Clio cleared her throat; Angie and Hermes both turned abruptly to look at her. "I don't think danger is the sort of thing you plan for," she said, one index finger lifted in the air as if she were excusing herself from a church. "At least, not so often as danger is the sort of thing that just finds you."

Hermes's lip curled in delight. "Ooh, very poetic. Are you sure you're not a Muse?"

Clio shook her head, though she was beaming. "Just a common dryad, I'm afraid."

Angie could only look at her smile for a second before her eyes hurt. Instead, she crumpled to the ground, hugging her knees to her chest. The rug beneath her reminded her uncomfortably of grass—soft, fuzzy, vibrant green. She was aware of Hermes's and Clio's eyes on her, pitying, most likely, but she didn't care. She was far from home and June Dolinski was even farther and the Jaguar was totaled and—worst of all, the only company she had in such dire misfortune was a reckless god and a wood nymph.

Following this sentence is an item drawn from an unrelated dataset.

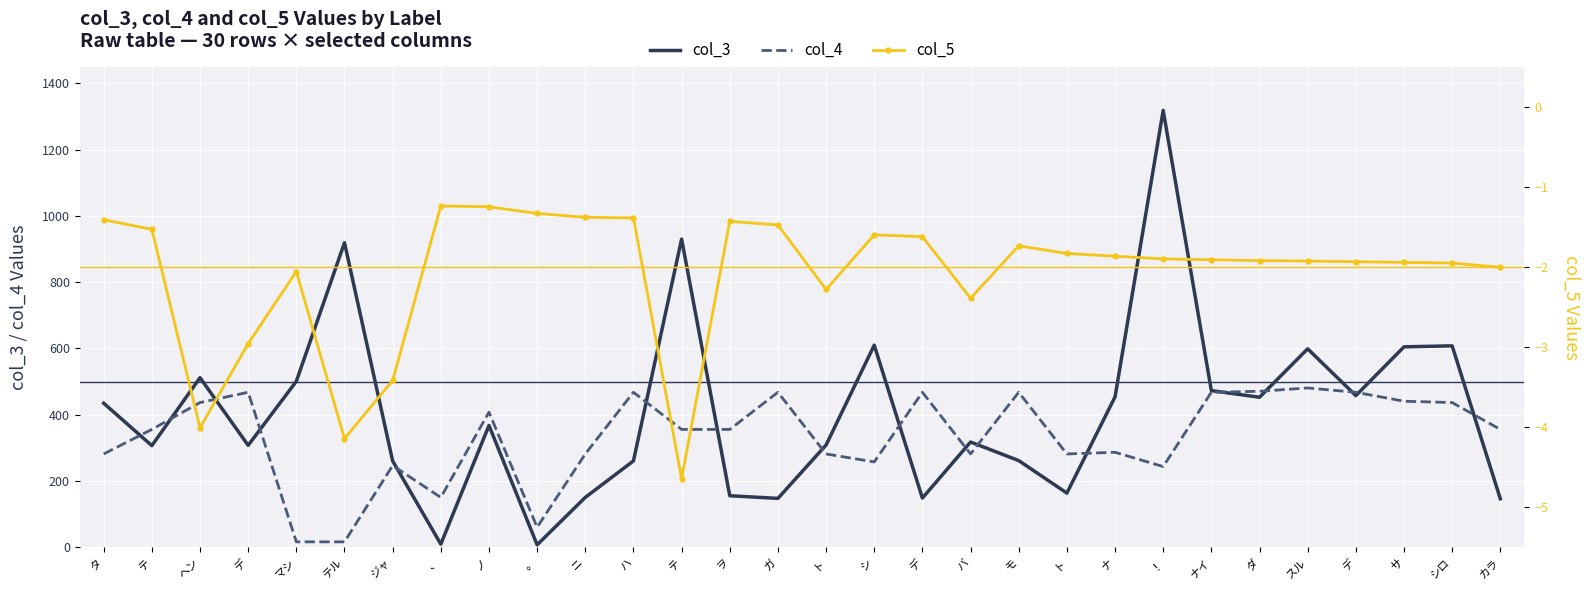

Where does the col_4 series first go above 356?

ヘン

She felt like screaming, or crying maybe, though she hated crying. The burning in the back of her throat and the heaving of her lungs and the snot, just the snot—she hated it.

"Angie?"

A voice in her ear, a hand on her arm—and she was stunned to find they were both Clio's.

"That's your name, right?"

Angie, glaring at the floor rather than a risking a glimpse up at Clio's rosy face, nodded her head.